Grand débat : en attendant l’oracle

Grand débat né dans la douleur : il aurait dû être piloté par la Commission Nationale du Débat Public (CNPD) mais sa présidente y a renoncé suite à une polémique sur son traitement.  Toutefois, elle avait déclaré fin janvier 2019 : « On n’est pas dans un grand débat, on est dans une consultation… Quand vous procédez uniquement par un questionnaire, en réalité, la réponse est déjà faite, le débat est faussé ».

Le Président de la République a persévéré dans son choix d’un questionnaire verrouillé. Choix dénoncé lors de la restitution du 8 avril,  par une des garantes qui a regretté les formulations « binaires » de certains questionnaires.

Les participants :

Après observation de plus de 200 débats en France, le Cevipof a constaté que ce  sont majoritairement des hommes (55 %), 65 % diplômés de l’enseignement supérieur, âgés (60 ans en moyenne), retraités (50 %) et actifs de plus de 50 ans (34 %), propriétaires de leur logement (75 %) qui participaient. Il est ainsi difficile d’affirmer que les participants représentent la société française. Situation rappelée par Nadia Bellaoui, l’une des 5 garants : « l’objet du grand débat n’était pas de réaliser un sondage représentatif de la société française. »….  « Nous savions très bien depuis le début que cet exercice n’attire qu’une partie de la population ».  
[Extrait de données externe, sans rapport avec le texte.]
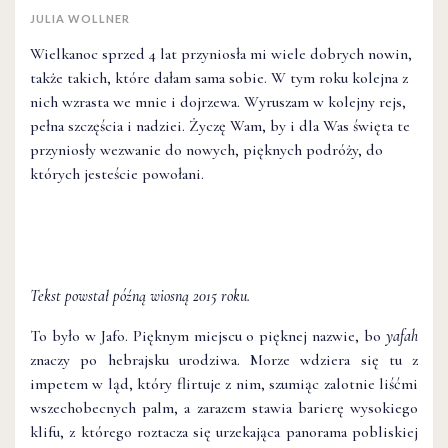
JULIA WOLLNER
Wielkanoc sprzed 4 lat przyniosła mi wiele dobrych nowin,
także takich, które dałam sama sobie. W tym roku kolejna z
nich wzrasta we mnie i dojrzewa. Wyruszam w kolejny rejs,
pełna szczęścia i nadziei. Życzę Wam, by i dla Was święta te
przyniosły wezwanie do nowych, pięknych podróży, do
których jesteście powołani.
Tekst powstał późną wiosną 2015 roku.
To było w Jafo. Pięknym miejscu o pięknej nazwie, bo
yafah
znaczy po hebrajsku urodziwa. Morze wdziera się tu z
impetem w ląd, który flirtuje z nim, szumiąc zalotnie liśćmi
wszechobecnych palm, a zarazem stawia barierę wysokiego
klifu, z którego roztacza się urzekająca panorama pobliskiej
La présentation du Premier ministre :

Après traitement informatique par divers organismes dont Opinionway, la synthèse du Grand Débat a été remise au gouvernement.

De celle-ci, lors de sa présentation au Grand Palais, le Premier ministre a retenu plusieurs exigences : exigence fiscale, exigence de fraternité, exigence démocratique et urgence climatique.

  • Exigence fiscale : il a déclaré : «  c’est en fait une immense exaspération fiscale. Notre pays a atteint une sorte de tolérance fiscale zéro. Les débats nous indiquent clairement la direction à prendre : nous devons baisser, et vite, les impôts »  Cette annonce de baisse des impôts va à contre-courant de ce qui était réclamé : plus de justice fiscale, rétablissement de l’ISF, baisse de la TVA sur les produits de première nécessité… De plus elle entraînera une baisse de la dépense publique avec pour corollaire une baisse de l’action publique indispensable à la cohésion sociale.
  • exigence de fraternité il a annoncé : « Nous devrons revoir nos règles d’urbanisme, réadapter nos services publics pour qu’ils redeviennent des services de contact. » Fallait-il attendre le grand débat pour découvrir que la casse des services publics est mal vécue sur le territoire ? Comment persévérer dans la suppression des hôpitaux de proximité, des maternités, des services fiscaux, de la Poste… ?
  • exigence démocratique : il propose de « construire les outils d’une démocratie plus délibérative » et de « bâtir une démocratie participative au long cours. » Quelle démocratie quand les organisations syndicales sont méprisées, quand les acteurs de terrain ne sont pas entendus ? Quel crédit accorder à ce propos ?
  • urgence climatique, selon les propos du Premier ministre, les français ne seraient pas climato-sceptiques mais « ne veulent pas que des taxes leur dictent ce qu’ils doivent faire »

La prestation du Premier Ministre n’a finalement rien annoncé de tangible si ce n’est de tenter de laisser penser que majoritairement  nos concitoyens ne veulent plus payer d’impôt puisque c’est cette petite musique qui est relayée par des ministres et des élus de LREM. Il  reste à attendre la voix de l’Oracle : le Président de la République.

Pour le snU.pden FSU, l’analyse faite par le Premier ministre ne répond pas à l’attente de nos concitoyens, gilets jaunes ou pas.

L’exigence d’une réponse à la crise sociale, d’équité fiscale, d’un véritable dialogue social, de revalorisation des salaires,  des pensions, des prestations sociales, de meilleures conditions de travail…  pour tous restent d’actualité. Les personnels de direction le rappelleront avec force aux côtés des autres fonctionnaires lors de la journée du :

 9 mai prochain à l’appel de l’intersyndicale de la Fonction Publique.